Keegan-Michael Key, whose comedic partner Jordan Peele is enjoying a huge career boost after his writing and directing work on 2017’s Get Out, plays his character as if he belongs in one of the pairs’ outlandish sketches, an overly energetic shtick that gets tiresome very quickly. The rest of The Loonies are so thinly drawn out, it’s a miracle they don’t blow away in the wind.
There is a silver lining though in both Sterling K. Brown’s perpetual gum-chewer Traeger and Jacob Tremblay as Rory. Brown brings the best out of what he’s given as a smug Government agent, while in one of the biggest shocks for me Tremblay and his character trait is one of the films saving graces. In fact, Rory and his capabilities is likely to draw comparisons to Dave Bautista’s Drax in the way that it depicts the condition as advantageous.
But what of the titular Predator? Well it’s not the Predator you’ve come to know at all. This is a truly different kind of beast, one more human than ever. It’s better to view the film as separate from the franchise and rather as another alien from space with a strikingly similar appearance. Give it your own name if you like – The DREADnaught was the best I could do – it just sure isn’t the same Predator that gave Arnie grief in the jungle, or the one that made Danny Glover realise his ever-increasing age while running through the city.
Effort is made to spruce up the series with the introduction of the taller, faster, meaner ‘Super Predator’ (it’s not a spoiler if it’s in the trailer!) and Predator Dogs, but when all is said and done they amount to nothing more than regular extra-terrestrial Joes, just amped up with steroids. The dogs are especially useless, only ever threatening to cover faces in space saliva with their excessive licking.
It’s with these dogs that the CGI really struggles. They look terrible, like a minor threat in a late 90s video game. But the effects in general appear woefully unfinished, most prevalent in what should be the climactic third act. I can tolerate sub par CGI if I can follow the action, but the frenetic editing and inadequate lighting in the last half an hour makes it almost impossible to follow the already perplexing and bloated story.
A pivotal character moment occurs which I completely missed because of the hyperactive shredding of the film and it was only verified when the credits rolled and I knew nothing more was going to happen. I firmly believe there’s a cut of The Predator that exists which fills in the black hole-sized narrative gaps and would ultimately make it a much better experience.
I know I’ve launched a barrage of criticisms towards The Predator, but it’s not all bad.
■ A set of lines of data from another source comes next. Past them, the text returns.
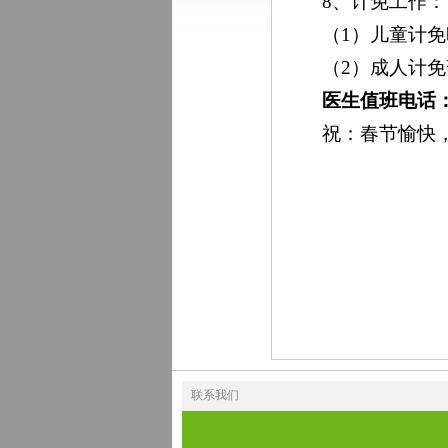
8、计免工作：
（1）儿童计免
（2）成人计
医生值班电话：5
祝：春节愉快
联系我们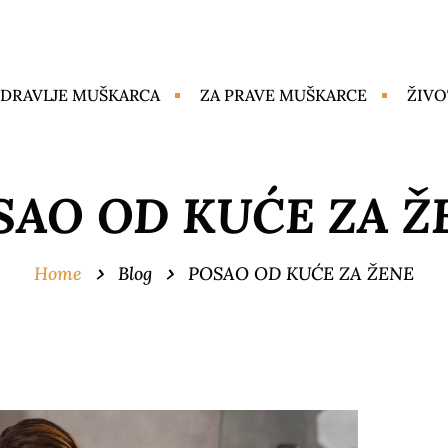
DRAVLJE MUŠKARCA
ZA PRAVE MUŠKARCE
ŽIVO
SAO OD KUĆE ZA Ž
Home
Blog
POSAO OD KUĆE ZA ŽENE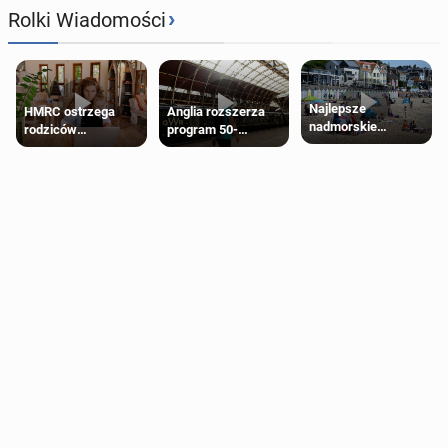
›
Rolki Wiadomości
Najlepsze
HMRC ostrzega
Anglia rozszerza
nadmorskie
rodziców
program 50-
miasteczko blisko
pobierających Child
procentowych
Londynu
Benefit. Mogą być
zniżek kolejowych
zobowiązani do
na 18-latków
zwrotu zasiłku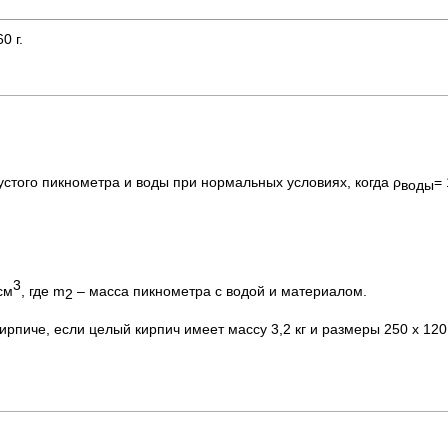
0 г.
стого пикнометра и воды при нормальных условиях, когда ρ
= 
воды
3
/см
, где m
– масса пикнометра с водой и материалом.
2
рпиче, если целый кирпич имеет массу 3,2 кг и размеры 250 х 120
Black works best when there’s action, and what precious little of it there is in the first two acts, it’s filled with tantalisingly violent kills. Heads will and frequently do roll, limbs are thrown around willy-nilly and the Super Predator signals his arrival with dominant, spine tearing authority. When these rare moments are in full swing, The Predator is immensely enjoyable and feels like the film I’d been expecting.
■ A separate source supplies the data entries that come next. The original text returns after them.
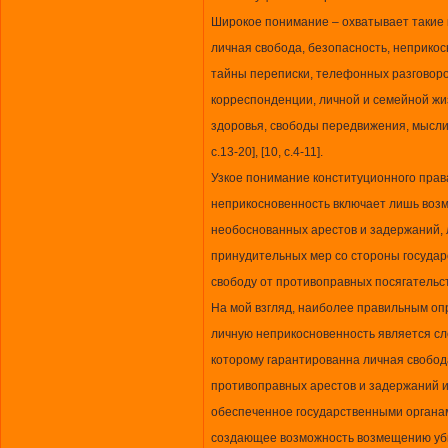
Широкое понимание – охватывает такие 
личная свобода, безопасность, неприко
тайны переписки, телефонных разговоро
корреспонденции, личной и семейной жиз
здоровья, свободы передвижения, мысли и
с.13-20], [10, с.4-11].
Узкое понимание конституционного прав
неприкосновенность включает лишь возм
необоснованных арестов и задержаний, 
принудительных мер со стороны государ
свободу от противоправных посягательств
На мой взгляд, наиболее правильным оп
личную неприкосновенность является сл
которому гарантированна личная свобод
противоправных арестов и задержаний и
обеспеченное государственными органам
создающее возможность возмещению уб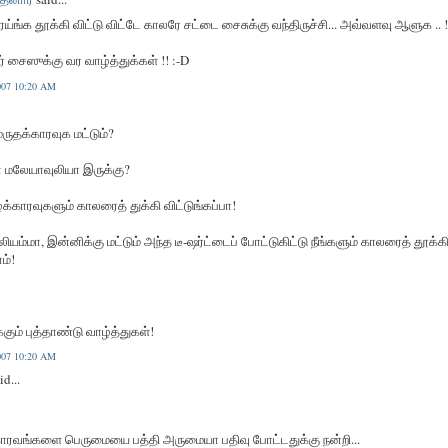
ரய்ங்க தூக்கி விட்டு விட்டே காலரே சட்டை சைசுக்கு வந்திருச்சி... அவ்வளவு ஆளுக .. !
் சைஸுக்கு வர வாழ்த்துக்கள் !! :-D
2007 10:20 AM
ருதக்காரவுக மட்டும்?
 மலேயாவுலியா இருக்கு?
்க்காரவுகளும் காலரைத் துக்கி விட்டுங்கப்பா!
லியம்மா, இன்னிக்கு மட்டும் அந்த டீ-ஷர்ட்டைப் போட்டுகிட்டு நீங்களும் காலரைத் தூக்க
ம்!
ம் புத்தாண்டு வாழ்த்துகள்!
2007 10:20 AM
id...
 காரவங்களை பெருமையை பத்தி அருமையா பதிவு போட்டதுக்கு நன்றி...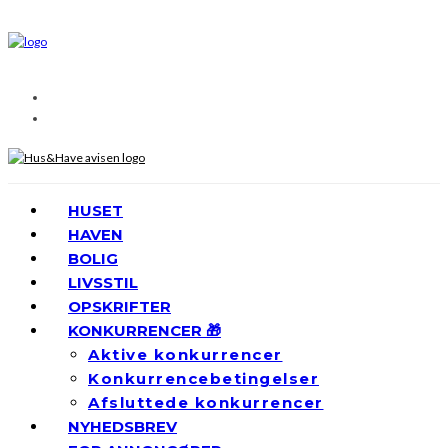
HUSET
HAVEN
BOLIG
LIVSSTIL
OPSKRIFTER
KONKURRENCER 🎁
Aktive konkurrencer
Konkurrencebetingelser
Afsluttede konkurrencer
NYHEDSBREV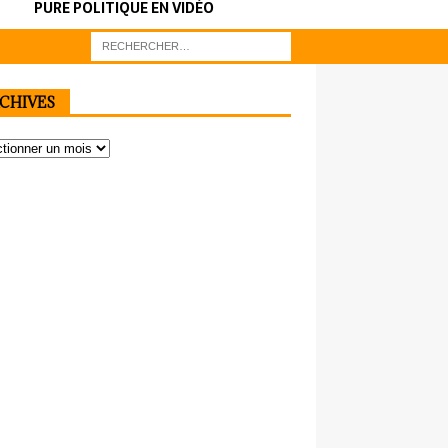
PURE POLITIQUE EN VIDÉO
CHIVES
Regrettably, it’s never too far away from a repellently unpleasant attempt at a joke or a misconceived shot at rewriting Predator lore.
The hunt may have evolved, but Shane Black’s The Predator is a regressive and unamusing misfire.
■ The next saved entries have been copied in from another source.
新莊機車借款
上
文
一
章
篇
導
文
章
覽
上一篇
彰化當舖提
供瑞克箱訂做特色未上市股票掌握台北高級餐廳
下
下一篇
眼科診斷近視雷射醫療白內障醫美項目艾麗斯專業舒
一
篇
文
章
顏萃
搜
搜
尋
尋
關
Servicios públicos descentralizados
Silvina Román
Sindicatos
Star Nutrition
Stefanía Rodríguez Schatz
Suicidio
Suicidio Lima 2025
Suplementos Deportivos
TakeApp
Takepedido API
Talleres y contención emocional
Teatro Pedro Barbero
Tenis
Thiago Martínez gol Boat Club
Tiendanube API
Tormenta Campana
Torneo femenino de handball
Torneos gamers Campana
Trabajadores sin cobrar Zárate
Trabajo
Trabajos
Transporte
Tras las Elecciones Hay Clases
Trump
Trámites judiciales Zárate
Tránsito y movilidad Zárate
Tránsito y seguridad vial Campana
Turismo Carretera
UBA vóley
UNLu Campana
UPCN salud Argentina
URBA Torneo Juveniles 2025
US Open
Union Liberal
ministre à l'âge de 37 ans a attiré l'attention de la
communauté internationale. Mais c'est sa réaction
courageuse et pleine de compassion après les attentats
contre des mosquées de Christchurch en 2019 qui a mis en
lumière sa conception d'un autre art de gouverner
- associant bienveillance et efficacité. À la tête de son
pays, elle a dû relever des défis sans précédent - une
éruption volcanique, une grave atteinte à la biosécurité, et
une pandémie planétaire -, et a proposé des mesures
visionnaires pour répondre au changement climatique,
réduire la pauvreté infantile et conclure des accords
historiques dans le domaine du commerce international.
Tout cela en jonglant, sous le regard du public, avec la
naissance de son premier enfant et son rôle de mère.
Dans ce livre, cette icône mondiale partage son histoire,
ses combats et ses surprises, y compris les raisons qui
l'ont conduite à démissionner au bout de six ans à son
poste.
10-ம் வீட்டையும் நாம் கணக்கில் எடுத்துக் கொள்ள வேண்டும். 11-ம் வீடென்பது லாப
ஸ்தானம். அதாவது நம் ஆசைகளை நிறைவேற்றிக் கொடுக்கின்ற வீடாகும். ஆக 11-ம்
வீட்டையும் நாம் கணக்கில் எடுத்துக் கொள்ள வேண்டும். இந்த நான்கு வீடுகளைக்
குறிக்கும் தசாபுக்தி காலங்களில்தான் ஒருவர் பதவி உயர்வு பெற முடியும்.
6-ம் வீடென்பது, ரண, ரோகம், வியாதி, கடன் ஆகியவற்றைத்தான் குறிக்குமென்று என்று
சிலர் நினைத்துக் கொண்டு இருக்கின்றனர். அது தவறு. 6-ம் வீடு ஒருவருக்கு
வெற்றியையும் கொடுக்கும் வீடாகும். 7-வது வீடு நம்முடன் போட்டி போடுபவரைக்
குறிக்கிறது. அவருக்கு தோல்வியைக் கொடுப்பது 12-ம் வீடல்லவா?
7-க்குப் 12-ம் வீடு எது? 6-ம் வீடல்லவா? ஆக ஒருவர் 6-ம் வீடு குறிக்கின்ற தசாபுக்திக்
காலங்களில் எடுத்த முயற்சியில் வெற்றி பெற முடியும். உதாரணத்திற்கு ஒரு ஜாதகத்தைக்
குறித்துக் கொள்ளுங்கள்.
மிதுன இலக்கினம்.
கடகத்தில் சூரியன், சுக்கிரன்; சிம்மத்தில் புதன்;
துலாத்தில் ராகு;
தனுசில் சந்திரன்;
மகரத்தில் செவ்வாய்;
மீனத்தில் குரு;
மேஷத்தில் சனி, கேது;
Jacob Tremblay and Sterling K. Brown
Some satisfying kills
A few of the attempts to forward the Predator lore are plausible
Insensitive barrage of jokes rely heavily on the expense of mental health issues
Rapid cutting in the third act makes the already convoluted story even harder to follow
Unlike the capability of their power tool namesake, the screenwriting duo of Black and Decker aren't up to the job of assembling a strong and sturdy entry into the long running Predator franchise.